Title: Predicting lethal courses in critically ill COVID-19 patients using a machine learning model trained on patients with non-COVID-19 viral pneumonia
Author(s): G. Lichtner, F. Balzer, S. Haufe, N. Giesa, F. Schiefenhövel, M. Schmieding, C. Jurth, W. Kopp, A. Akalin, S. J. Schaller, S. Weber-Carstens, C. Spies;F. von Dincklage
Journal: Scientific Reports
Year: 2021
Volume: 11
Issue: 1
Pages: 13205
DOI: 10.1038/s41598-021-92475-7
ISSN: 2045-2322
Web URL: http://www.nature.com/articles/s41598-021-92475-7
Abstract: Abstract In a pandemic with a novel disease, disease-specific prognosis models are available only with a delay. To bridge the critical early phase, models built for similar diseases might be applied. To test the accuracy of such a knowledge transfer, we investigated how precise lethal courses in critically ill COVID-19 patients can be predicted by a model trained on critically ill non-COVID-19 viral pneumonia patients.

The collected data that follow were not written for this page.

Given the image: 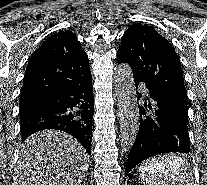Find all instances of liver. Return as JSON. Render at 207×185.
<instances>
[{
    "label": "liver",
    "mask_w": 207,
    "mask_h": 185,
    "mask_svg": "<svg viewBox=\"0 0 207 185\" xmlns=\"http://www.w3.org/2000/svg\"><path fill=\"white\" fill-rule=\"evenodd\" d=\"M89 163L86 149L68 133L38 131L19 151L13 185H81Z\"/></svg>",
    "instance_id": "liver-1"
}]
</instances>
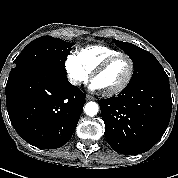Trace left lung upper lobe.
Here are the masks:
<instances>
[{
  "instance_id": "5c2ea615",
  "label": "left lung upper lobe",
  "mask_w": 178,
  "mask_h": 178,
  "mask_svg": "<svg viewBox=\"0 0 178 178\" xmlns=\"http://www.w3.org/2000/svg\"><path fill=\"white\" fill-rule=\"evenodd\" d=\"M113 41L133 61L134 72L128 86L144 80L168 77L161 64L150 52L131 43L118 41L116 39Z\"/></svg>"
}]
</instances>
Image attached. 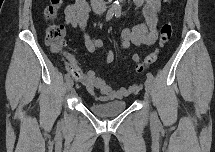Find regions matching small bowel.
I'll return each instance as SVG.
<instances>
[{"label": "small bowel", "mask_w": 215, "mask_h": 152, "mask_svg": "<svg viewBox=\"0 0 215 152\" xmlns=\"http://www.w3.org/2000/svg\"><path fill=\"white\" fill-rule=\"evenodd\" d=\"M136 5L142 6L145 23L134 25L131 29H123L120 31L121 48L128 49L131 44L136 45H152L156 42L158 12L160 10L159 0H135ZM89 5L85 0H77L65 9V24L82 33L85 46L91 53L101 51L103 42L100 39L90 38L85 32V26L89 14ZM114 53L110 50L104 52V61L112 63L114 61ZM133 60L139 62L138 55H133ZM77 80L84 86L87 92L98 101H106L110 99H121L131 94L138 93L142 84L137 83L128 88H114L106 82L105 79L97 76L94 71L81 72Z\"/></svg>", "instance_id": "small-bowel-1"}]
</instances>
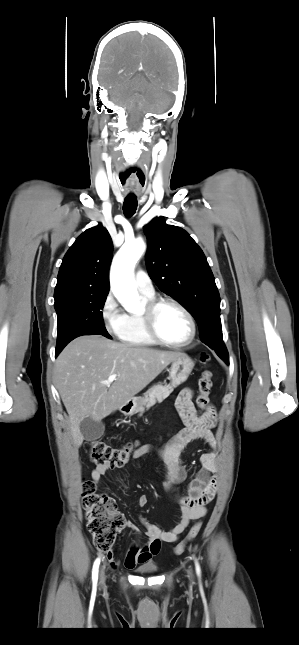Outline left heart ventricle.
I'll use <instances>...</instances> for the list:
<instances>
[{"label":"left heart ventricle","instance_id":"1","mask_svg":"<svg viewBox=\"0 0 299 645\" xmlns=\"http://www.w3.org/2000/svg\"><path fill=\"white\" fill-rule=\"evenodd\" d=\"M157 329L166 340L181 342L190 334V324L184 313L172 305H164L157 314Z\"/></svg>","mask_w":299,"mask_h":645}]
</instances>
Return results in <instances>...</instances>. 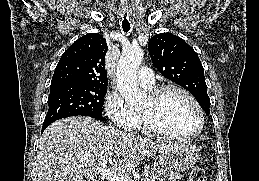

We trained gradient boosted decision tree models on 718 (245 deceased) non-COVID-19 viral pneumonia patients to predict individual ICU mortality and applied it to 1054 (369 deceased) COVID-19 patients. Our model showed a significantly better predictive performance (AUROC 0.86 [95% CI 0.86–0.87]) than the clinical scores APACHE2 (0.63 [95% CI 0.61–0.65]), SAPS2 (0.72 [95% CI 0.71–0.74]) and SOFA (0.76 [95% CI 0.75–0.77]), the COVID-19-specific mortality prediction models of Zhou (0.76 [95% CI 0.73–0.78]) and Wang (laboratory: 0.62 [95% CI 0.59–0.65]; clinical: 0.56 [95% CI 0.55–0.58]) and the 4C COVID-19 Mortality score (0.71 [95% CI 0.70–0.72]). We conclude that lethal courses in critically ill COVID-19 patients can be predicted by a machine learning model trained on non-COVID-19 patients. Our results suggest that in a pandemic with a novel disease, prognosis models built for similar diseases can be applied, even when the diseases differ in time courses and in rates of critical and lethal courses.